▶ **What you are asked to do**
Restate the entries below verbatim.

Stored data entries:
=== Section Start ===
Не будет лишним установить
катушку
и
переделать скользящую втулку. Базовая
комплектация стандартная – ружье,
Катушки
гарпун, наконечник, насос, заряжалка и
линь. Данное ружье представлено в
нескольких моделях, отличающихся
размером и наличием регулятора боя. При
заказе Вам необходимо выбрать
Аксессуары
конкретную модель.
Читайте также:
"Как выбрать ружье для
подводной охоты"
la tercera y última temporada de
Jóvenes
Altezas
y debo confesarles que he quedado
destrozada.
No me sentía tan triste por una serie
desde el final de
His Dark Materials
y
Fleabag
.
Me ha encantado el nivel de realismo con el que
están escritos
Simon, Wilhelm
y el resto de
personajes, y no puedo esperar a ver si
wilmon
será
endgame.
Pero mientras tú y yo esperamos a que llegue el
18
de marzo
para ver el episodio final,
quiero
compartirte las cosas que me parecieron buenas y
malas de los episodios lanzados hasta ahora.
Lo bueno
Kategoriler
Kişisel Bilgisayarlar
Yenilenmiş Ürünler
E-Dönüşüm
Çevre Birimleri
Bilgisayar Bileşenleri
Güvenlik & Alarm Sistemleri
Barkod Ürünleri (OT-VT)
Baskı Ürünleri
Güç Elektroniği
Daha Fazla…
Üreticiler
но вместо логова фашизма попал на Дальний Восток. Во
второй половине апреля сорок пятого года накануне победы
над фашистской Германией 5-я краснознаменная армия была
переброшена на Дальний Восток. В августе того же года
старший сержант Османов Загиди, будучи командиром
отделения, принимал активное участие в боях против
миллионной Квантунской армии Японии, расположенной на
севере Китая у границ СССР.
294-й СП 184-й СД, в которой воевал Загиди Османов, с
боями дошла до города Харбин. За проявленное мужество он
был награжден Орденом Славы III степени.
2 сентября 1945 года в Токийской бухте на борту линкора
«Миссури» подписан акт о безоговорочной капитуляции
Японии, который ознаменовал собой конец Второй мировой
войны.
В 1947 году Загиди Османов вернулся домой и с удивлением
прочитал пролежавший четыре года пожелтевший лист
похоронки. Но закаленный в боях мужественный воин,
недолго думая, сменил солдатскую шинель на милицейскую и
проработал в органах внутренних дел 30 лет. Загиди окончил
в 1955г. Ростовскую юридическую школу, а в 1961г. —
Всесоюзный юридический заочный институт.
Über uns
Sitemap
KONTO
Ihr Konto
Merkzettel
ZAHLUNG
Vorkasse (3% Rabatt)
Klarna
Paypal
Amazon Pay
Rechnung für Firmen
=== Section End ===
▶ **Answer section**
Не будет лишним установить
катушку
и
переделать скользящую втулку. Базовая
комплектация стандартная – ружье,
Катушки
гарпун, наконечник, насос, заряжалка и
линь. Данное ружье представлено в
нескольких моделях, отличающихся
размером и наличием регулятора боя. При
заказе Вам необходимо выбрать
Аксессуары
конкретную модель.
Читайте также:
"Как выбрать ружье для
подводной охоты"
la tercera y última temporada de
Jóvenes
Altezas
y debo confesarles que he quedado
destrozada.
No me sentía tan triste por una serie
desde el final de
His Dark Materials
y
Fleabag
.
Me ha encantado el nivel de realismo con el que
están escritos
Simon, Wilhelm
y el resto de
personajes, y no puedo esperar a ver si
wilmon
será
endgame.
Pero mientras tú y yo esperamos a que llegue el
18
de marzo
para ver el episodio final,
quiero
compartirte las cosas que me parecieron buenas y
malas de los episodios lanzados hasta ahora.
Lo bueno
Kategoriler
Kişisel Bilgisayarlar
Yenilenmiş Ürünler
E-Dönüşüm
Çevre Birimleri
Bilgisayar Bileşenleri
Güvenlik & Alarm Sistemleri
Barkod Ürünleri (OT-VT)
Baskı Ürünleri
Güç Elektroniği
Daha Fazla…
Üreticiler
но вместо логова фашизма попал на Дальний Восток. Во
второй половине апреля сорок пятого года накануне победы
над фашистской Германией 5-я краснознаменная армия была
переброшена на Дальний Восток. В августе того же года
старший сержант Османов Загиди, будучи командиром
отделения, принимал активное участие в боях против
миллионной Квантунской армии Японии, расположенной на
севере Китая у границ СССР.
294-й СП 184-й СД, в которой воевал Загиди Османов, с
боями дошла до города Харбин. За проявленное мужество он
был награжден Орденом Славы III степени.
2 сентября 1945 года в Токийской бухте на борту линкора
«Миссури» подписан акт о безоговорочной капитуляции
Японии, который ознаменовал собой конец Второй мировой
войны.
В 1947 году Загиди Османов вернулся домой и с удивлением
прочитал пролежавший четыре года пожелтевший лист
похоронки. Но закаленный в боях мужественный воин,
недолго думая, сменил солдатскую шинель на милицейскую и
проработал в органах внутренних дел 30 лет. Загиди окончил
в 1955г. Ростовскую юридическую школу, а в 1961г. —
Всесоюзный юридический заочный институт.
Über uns
Sitemap
KONTO
Ihr Konto
Merkzettel
ZAHLUNG
Vorkasse (3% Rabatt)
Klarna
Paypal
Amazon Pay
Rechnung für Firmen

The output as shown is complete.